I stood before her.
But it felt like she was before all of us.
She was our goddess, our captor, our world. True, when she might have found each one of us, we might not have thought highly of her, us of little faith. She might have seemed like a normal student girl, just one of the heads on a crowded train or just another silhouette at a dark night park.
The moment we were transformed to one of dozens of her slaves, everything changed. She went from someone we didn't even acknowledge to a master of our fates. But the most important change was the deep and intense feeling we began to indulge ourselves in towards her.
Now that I'm standing naked in front of her, it is kind of hard to understand why would I feel anything but hatred and fear towards this giant, monstrous as she is when I am significantly smaller than her little toe. It must have been magic, to make us all worship her, chatter about her when in our shoebox, trying to find out which one of us she liked the most when it was apparent all she wanted to do was to torture us and then kill us so that it would bring pleasure to her devious mind.
We loved her. We were like tween girls talking about our first boy crush. The way he looks, the way his hair curls by his eyes as he plays on his gameboy, while he doesn't have the slightest idea what he creates in those who got their heart woven into that play. Except we didn't see her properly, or only at short intervals, when our prison roof was elevated and one of our compatriots was selected to bring solace to the girl after a busy day. Never to be seen again. Never to be remembered by us nor by her.

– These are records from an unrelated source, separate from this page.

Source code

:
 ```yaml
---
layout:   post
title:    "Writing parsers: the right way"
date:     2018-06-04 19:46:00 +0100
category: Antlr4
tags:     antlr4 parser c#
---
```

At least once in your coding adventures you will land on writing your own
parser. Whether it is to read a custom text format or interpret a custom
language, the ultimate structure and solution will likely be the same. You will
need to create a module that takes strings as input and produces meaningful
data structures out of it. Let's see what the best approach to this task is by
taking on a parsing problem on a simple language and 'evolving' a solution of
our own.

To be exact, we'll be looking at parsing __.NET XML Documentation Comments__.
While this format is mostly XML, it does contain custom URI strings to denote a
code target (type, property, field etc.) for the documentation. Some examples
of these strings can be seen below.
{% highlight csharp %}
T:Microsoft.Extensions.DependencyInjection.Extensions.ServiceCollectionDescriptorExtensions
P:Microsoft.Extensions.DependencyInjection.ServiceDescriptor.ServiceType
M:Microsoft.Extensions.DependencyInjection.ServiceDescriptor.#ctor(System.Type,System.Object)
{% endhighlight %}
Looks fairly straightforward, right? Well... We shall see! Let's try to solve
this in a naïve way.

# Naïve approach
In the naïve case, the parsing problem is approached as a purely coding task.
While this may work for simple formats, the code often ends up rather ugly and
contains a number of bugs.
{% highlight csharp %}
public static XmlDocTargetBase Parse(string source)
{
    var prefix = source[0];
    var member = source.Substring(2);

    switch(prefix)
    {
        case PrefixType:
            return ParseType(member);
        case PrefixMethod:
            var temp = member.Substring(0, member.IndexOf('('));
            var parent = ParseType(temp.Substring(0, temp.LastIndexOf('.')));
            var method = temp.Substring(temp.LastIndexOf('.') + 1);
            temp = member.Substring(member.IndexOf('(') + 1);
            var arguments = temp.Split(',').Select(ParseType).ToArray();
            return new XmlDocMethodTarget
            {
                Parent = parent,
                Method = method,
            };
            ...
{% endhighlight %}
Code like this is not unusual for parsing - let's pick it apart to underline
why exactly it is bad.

It's as if he had a mental image of her, of the girl we ought to love and give our lives for, or indeed that archetypal image of most intense beauty, subjective as it might be, has been fulfilled by her regardless. When someone is able to shrink a person, what hard can it be to make one love them. Although that goes so differently in the human world.
Still, standing before her, I felt I loved her like no one else could. To be able to give her a tiny bit of pleasure, to be able to make the evil witch just a tad bit more beautiful and relaxed, to grease just a fraction of her skin in my blood if she wills, to send a tiny kiss on a square millimeter of her toe skin, to sacrifice myself along with millions for the sake of a single twitch of her godly toe. Every molecule of her flesh, nay, of the dirt along the ridges and folds of her forgotten skin more important than the whole world.
I stood before her, loving her to death and beyond, ready for whatever she had planned to do with me. Her bare, beautiful toes like mountains of godly body. I stared as if I had been invited before the most sacred altar in the universe.
Her toes moved and spread slightly as she grabbed a book. I was left there to try to stand of the wobbly surface of her bedsheets. Did she forget about me? Did she know she put me there a few minutes ago? Did she know that... that this was me? Where did she shrink me, what was my name, what was my life story? No. She did not care. I was there for a simple reason. For her.
She stretched one of her legs, felt me between her sweaty and sticky toes, not even looking. She clenched them. I was gone.
„I'll probably need more if I have to go through Dostoyevsky and have fun,“ she thought as she grabbed a handful of fresh slaves.